Main-Post vom 20.07.09:
 
HAMMELBURG/MACHTILSHAUSEN

Die etwas andere Kaffeefahrt

Kulturbunt lockte mit Stimmung, Informationen und Krimskrams
„Bei der endgültigen Reisegeschwindigkeit werden wir 80 Kilometer in der Stunde erreichen.“ – In bester Pilotenmanier stellte Claus Schubert, Geschäftsführer des Kreisomnibusbetriebes (KOB), seinen neuen Omnibus vor. Kulturbunt hatte zur Kaffeefahrt der ganz besonderen Art geladen, und die KOB hatte termingerecht das Fahrzeug zur Jungfernfahrt parat.

 


Eine Tour durch den schönen Bäderlandkreis stand auf dem Programm, Martina Bay hatte die Rolle der Reiseleitung übernommen. Endlich einmal Tourist sein, mögen sich die Teilnehmer gedacht haben, denn vielerlei Schönheiten, über die das alltagsgewohnte Auge normalerweise hinwegsieht, rückten ins Blickfeld. Bay unterfütterte die Aussichten gekonnt mit Informationen rund ums Saaletal.

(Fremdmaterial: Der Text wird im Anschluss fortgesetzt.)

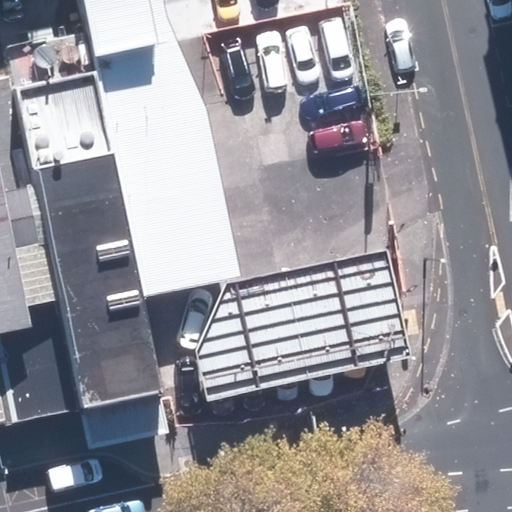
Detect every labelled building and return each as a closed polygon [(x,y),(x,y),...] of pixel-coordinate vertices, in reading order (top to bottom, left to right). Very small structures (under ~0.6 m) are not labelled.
[(174,0),(100,0),(111,62),(156,290),(248,269),(215,103),(181,27),(174,0)] [(64,297),(85,401),(169,383),(175,382),(156,290),(111,62),(26,76),(64,297)] [(0,416),(85,401),(64,297),(52,300),(30,185),(12,189),(0,126),(0,416)] [(398,241),(235,277),(204,343),(215,394),(422,349),(398,241)] [(169,383),(85,401),(95,445),(178,428),(169,383)]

Dass hamulo castellum „steil abfallender Berg“ bedeutet und schon vor einigen hundert Jahren als „der schönste Punkt des schönen Tales“ bezeichnet wurde, war vielleicht manchen Reisenden bekannt. Dass Untererthal an der früheren Nord-Süd-Verbindung zwischen Hamburg und München lag, dass die A 7 mit 900 Kilometern die längste Autobahn Deutschlands ist und dass das schöne Saaletal günstig in der Mitte liegt, vielleicht auch. Aber dass in der Saline in Bad Kissingen Schlehenreißig verwendet wird, um die Luft mit der Sole anzureichern oder dass der Altersdurchschnitt in Bad Kissingen und Baden Baden bundesweit am höchsten ist, war vielleicht eine neue Information. Auch die Namen der zahlreichen Berge, Kirchen und Kapellen dürfte den meisten Teilnehmern nicht geläufig gewesen sein. Grün und üppig leuchteten die frisch beregneten Wälder, eifrig diskutierten die Reisenden über die schönste Aussicht auf Botenlauben und Trimburg.

Als Verkaufsfahrt mit Kaffee und Kuchen hatte Kulturbunt die Veranstaltung angepriesen, so war im Schreinersch Haus in Machtilshausen dann auch ein kleiner Tisch aufgebaut mit mehr oder weniger geschmackvollen Gegenständen aus den letzten 70 Jahren. Barbara Stross und Gudrun Lienert priesen unter großem Gelächter die „hochwertigen Erzeugnisse“ an und verkauften sogar das ein oder andere Stück.

Höhepunkt der Veranstaltung war der Auftritt des Künstlers und Entertainers Roland Sailer. Hatte er zuvor die Gäste musikalisch mit Wiener Kaffeehausmusik eingestimmt, brachte er in seinem Hauptprogramm zwischen Liedern und Literatur rund um den Kaffee auch Informationen unter, die das Verständnis des schwarzen Getränkes vertieften.

Wie bei so manchen Kaffeekränzchen auch, kam der Künstler vom Kaffee schnell auf ein weiteres anregendes Thema, die Liebe. So sang Seiler von kaffeebraunen Augen „groß wie Mühlräder, die die Herzen der Männer wie Getreidekörner mahlen“. Er lehrte die Gäste ein baskisches Lied zum Mitsingen und zwischen all den romantischen Tönen war der ein oder andere Kommentar zu vernehmen, dass eine Kaffeefahrt so und nicht anders zu sein habe.